• [Text block]
The researchers verified their results by testing the technology at the Mayo Clinic. This also served to show that EHR-Phenotyper is compatible with multiple EHRs. Columbia University uses technology from Allscripts Healthcare Solutions, while CHOP and Mayo have Epic Systems EHRs.

Like the baseline study, the verification work took some manual labor, too.

"Even the same EHR system like Epic may store the genetic counselor's notes with different mechanisms," Wang said. "This is where some customization needs to be made for researchers who want to use the tool. They need to figure out in their own healthcare systems how the information is stored" and how to extract that data.

In building EHR-Phenolyzer, Wang and Weng undertook significant manual chart extraction to prepare and test datasets to train the NLP engines in hopes of someday taking the human element out of the process.

"Our goal is to make all of this fully automated so that one command line can retrieve relevant genetic counselors' reports from the EHR and automatically convert them into a standard set of scientific terms and include those terms in requisition order forms. Then, the patient sample together with phenotypic information can be analyzed by a diagnostic lab to pick out the underlying cause of the disease," Wang said.

Automation, he said, would improve diagnostic yield and shorten the time it takes to diagnose a hereditary disease.

"This EHR-Phenolyzer system leverages existing data resources, so it's much more efficient and cheaper than other studies," added Columbia bioinformatician Weng. "This is a good case of secondary use of existing EHR data. It allows us to derive rich phenotype [data] about a patient for genomic medicine."

"If you can get a lot of the phenotype from an EHR, then you can have better knowledge about disease," she said.

The technology certainly could be useful for diagnostics, according to Benjamin Solomon, managing director of the GeneDx subsidiary of BioReference Laboratories. 

"I do think this is an exciting development," Solomon said. "A lot of ways of figuring out a diagnosis is like a game of Telephone," in which each person who passes on relevant information does so in a slightly different manner, inevitably changing the interpretation from start to finish.

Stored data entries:
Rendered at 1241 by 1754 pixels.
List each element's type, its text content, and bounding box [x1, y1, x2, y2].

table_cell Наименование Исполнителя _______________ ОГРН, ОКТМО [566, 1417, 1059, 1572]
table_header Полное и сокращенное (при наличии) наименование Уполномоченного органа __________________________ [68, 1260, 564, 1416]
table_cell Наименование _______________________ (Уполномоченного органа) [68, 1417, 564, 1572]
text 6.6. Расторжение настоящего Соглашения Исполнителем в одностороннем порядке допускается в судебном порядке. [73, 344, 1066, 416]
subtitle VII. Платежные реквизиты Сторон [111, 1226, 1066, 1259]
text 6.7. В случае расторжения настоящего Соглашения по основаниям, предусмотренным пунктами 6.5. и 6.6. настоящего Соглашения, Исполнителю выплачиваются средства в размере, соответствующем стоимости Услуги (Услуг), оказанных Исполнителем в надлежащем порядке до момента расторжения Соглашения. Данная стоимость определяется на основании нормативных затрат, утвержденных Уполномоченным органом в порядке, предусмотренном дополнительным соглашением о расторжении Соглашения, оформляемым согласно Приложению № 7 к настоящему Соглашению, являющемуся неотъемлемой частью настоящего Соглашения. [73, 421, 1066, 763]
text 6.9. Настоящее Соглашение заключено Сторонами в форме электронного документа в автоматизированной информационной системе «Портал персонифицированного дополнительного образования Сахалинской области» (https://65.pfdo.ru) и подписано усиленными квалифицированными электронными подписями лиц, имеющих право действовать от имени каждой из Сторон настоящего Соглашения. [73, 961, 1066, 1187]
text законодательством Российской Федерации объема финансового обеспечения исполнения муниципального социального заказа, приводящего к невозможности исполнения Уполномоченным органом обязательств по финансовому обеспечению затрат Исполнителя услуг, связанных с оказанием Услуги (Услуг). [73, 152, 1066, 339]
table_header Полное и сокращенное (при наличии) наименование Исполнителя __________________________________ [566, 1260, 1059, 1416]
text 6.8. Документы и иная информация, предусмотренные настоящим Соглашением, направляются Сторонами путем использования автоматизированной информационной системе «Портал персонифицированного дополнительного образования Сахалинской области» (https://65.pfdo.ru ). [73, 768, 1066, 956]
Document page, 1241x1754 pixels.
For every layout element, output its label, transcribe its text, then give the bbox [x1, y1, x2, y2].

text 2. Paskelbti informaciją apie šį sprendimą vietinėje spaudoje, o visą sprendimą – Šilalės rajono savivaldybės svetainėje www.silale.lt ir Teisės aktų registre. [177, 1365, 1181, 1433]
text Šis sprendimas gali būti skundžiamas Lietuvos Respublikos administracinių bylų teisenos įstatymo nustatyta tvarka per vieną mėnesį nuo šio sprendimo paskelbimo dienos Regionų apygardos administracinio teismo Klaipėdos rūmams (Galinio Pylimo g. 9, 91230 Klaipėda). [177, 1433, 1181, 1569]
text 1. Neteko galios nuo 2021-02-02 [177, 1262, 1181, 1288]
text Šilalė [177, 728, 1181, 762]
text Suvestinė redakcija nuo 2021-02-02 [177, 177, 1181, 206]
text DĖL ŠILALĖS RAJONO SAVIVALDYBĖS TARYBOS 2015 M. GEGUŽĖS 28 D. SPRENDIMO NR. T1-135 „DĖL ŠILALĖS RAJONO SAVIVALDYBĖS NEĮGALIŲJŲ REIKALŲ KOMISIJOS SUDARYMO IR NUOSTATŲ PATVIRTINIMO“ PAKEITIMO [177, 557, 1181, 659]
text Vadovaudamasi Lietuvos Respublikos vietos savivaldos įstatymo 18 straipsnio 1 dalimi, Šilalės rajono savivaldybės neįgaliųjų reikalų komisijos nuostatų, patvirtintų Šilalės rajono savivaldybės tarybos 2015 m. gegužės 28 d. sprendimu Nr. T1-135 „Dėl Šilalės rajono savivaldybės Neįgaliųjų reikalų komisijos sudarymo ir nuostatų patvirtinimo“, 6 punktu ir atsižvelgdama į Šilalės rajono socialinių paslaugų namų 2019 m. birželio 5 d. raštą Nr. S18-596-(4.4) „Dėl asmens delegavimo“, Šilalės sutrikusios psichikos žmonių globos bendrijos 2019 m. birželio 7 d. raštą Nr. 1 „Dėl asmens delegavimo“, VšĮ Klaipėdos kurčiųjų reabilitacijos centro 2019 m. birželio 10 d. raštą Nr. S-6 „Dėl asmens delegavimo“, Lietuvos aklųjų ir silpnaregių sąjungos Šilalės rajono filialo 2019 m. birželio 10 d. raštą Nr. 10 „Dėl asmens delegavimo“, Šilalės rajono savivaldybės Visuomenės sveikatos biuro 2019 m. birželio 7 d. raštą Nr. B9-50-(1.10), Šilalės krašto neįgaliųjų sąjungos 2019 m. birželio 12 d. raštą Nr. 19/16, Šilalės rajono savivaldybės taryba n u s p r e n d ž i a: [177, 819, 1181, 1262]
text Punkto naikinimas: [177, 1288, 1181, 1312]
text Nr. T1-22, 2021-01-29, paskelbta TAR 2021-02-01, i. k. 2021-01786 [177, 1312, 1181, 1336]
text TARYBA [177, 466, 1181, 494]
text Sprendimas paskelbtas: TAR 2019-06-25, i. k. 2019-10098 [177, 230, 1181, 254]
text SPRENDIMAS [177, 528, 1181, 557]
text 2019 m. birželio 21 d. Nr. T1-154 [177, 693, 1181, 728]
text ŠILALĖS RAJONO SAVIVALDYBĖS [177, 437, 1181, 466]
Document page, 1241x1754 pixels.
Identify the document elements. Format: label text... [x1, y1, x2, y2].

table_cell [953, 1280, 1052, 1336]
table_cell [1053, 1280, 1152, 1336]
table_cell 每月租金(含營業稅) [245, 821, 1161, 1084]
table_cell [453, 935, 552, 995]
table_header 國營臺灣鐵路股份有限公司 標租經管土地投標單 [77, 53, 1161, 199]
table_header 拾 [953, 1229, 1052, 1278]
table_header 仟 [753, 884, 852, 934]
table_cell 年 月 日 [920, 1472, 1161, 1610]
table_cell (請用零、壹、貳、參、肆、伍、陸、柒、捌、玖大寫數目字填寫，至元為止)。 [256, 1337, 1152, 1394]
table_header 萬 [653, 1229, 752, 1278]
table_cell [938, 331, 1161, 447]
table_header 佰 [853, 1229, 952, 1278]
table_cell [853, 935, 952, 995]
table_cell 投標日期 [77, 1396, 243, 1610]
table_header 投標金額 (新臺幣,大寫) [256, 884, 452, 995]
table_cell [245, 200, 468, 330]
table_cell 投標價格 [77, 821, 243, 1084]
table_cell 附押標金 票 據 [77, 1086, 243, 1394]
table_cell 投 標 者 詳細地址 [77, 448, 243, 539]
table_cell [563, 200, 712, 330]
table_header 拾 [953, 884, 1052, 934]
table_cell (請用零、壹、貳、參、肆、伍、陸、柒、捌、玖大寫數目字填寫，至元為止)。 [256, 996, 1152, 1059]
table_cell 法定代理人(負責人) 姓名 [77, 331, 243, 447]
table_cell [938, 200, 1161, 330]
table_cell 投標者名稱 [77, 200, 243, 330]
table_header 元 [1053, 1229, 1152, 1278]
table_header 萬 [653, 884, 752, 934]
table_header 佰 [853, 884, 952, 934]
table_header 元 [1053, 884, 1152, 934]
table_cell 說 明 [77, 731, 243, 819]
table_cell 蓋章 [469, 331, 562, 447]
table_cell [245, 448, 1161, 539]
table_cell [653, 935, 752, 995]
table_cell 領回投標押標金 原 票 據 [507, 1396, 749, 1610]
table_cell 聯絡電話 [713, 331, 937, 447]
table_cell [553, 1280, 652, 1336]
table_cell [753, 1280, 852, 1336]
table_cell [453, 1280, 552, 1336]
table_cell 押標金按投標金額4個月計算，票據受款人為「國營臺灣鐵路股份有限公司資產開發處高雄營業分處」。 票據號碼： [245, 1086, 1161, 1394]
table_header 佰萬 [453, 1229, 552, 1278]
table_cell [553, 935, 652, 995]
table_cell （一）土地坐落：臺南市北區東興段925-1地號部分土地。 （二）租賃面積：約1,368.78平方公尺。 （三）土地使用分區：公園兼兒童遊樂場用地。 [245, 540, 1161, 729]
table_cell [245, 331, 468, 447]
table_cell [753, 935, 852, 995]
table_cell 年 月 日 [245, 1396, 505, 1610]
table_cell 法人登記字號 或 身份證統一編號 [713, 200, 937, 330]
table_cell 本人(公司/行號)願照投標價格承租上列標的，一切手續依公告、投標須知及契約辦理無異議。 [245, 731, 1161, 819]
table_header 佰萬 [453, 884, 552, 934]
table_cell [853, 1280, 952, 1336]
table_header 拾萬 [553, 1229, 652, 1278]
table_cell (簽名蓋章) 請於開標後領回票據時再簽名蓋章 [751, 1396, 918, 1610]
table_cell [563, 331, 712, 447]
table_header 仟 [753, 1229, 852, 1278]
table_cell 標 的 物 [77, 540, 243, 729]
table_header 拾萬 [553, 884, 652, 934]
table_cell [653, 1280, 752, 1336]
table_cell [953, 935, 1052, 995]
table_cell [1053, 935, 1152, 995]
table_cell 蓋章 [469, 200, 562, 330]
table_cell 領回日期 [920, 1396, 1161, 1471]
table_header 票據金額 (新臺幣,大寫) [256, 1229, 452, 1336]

• [Task instructions]
**A)** Translate this sentence from the EHR-Phenolyzer article into Spanish: "Automation, he said, would improve diagnostic yield and shorten the time it takes to diagnose a hereditary disease."
**B)** Write the next part of the EHR-Phenolyzer article, picking up after its final sentence.

• [Set of answers]
**A)** La automatización, dijo, mejoraría el rendimiento diagnóstico y acortaría el tiempo que se tarda en diagnosticar una enfermedad hereditaria.

**B)**
An approach like EHR-Phenolyzer reduces some of what Solomon called "human fuzziness" and potential loss of information along the path from patient to clinician to EHR to lab. "I like it because it's close to the source," he said.

EHR-Phenolyzer is not unique, in that others are also trying to solve the problem of mapping EHR data to the HPO. Solomon specifically mentioned a Vanderbilt University Medical Center study published earlier this year. That research, however, relied on billing codes rather than clinical notes.

Both can be useful for reaching the goal of improving diagnosis while saving time. "No one is going to solve this all by themselves," Solomon said.

Long-term plans for EHR-Phenolyzer may include commercialization of the technology as a component of popular EHR systems, according to Wang, but that could be years away. In the meantime, testing and refinement will continue at Columbia and CHOP.

"I think there are multiple components that may be improved in the future, for example, the exact selection of NLP software or whether more customized NLP tools that are specifically designed for HPO analysis may achieve better results," Wang said.

The developers will consider whether EHR-Phenolyzer might be able deliver more than just counselors' notes, for example, lab test results, medical imaging, and data points such as age of disease onset.

"It's also possible that some patients may have self-reported phenotype information or phenotypic presentations that are not in the genetic counselor's notes. Maybe that will be helpful to reach candidate genetic diagnoses as well that can be used in conjunction with genetic data to make a final diagnosis," Wang surmised.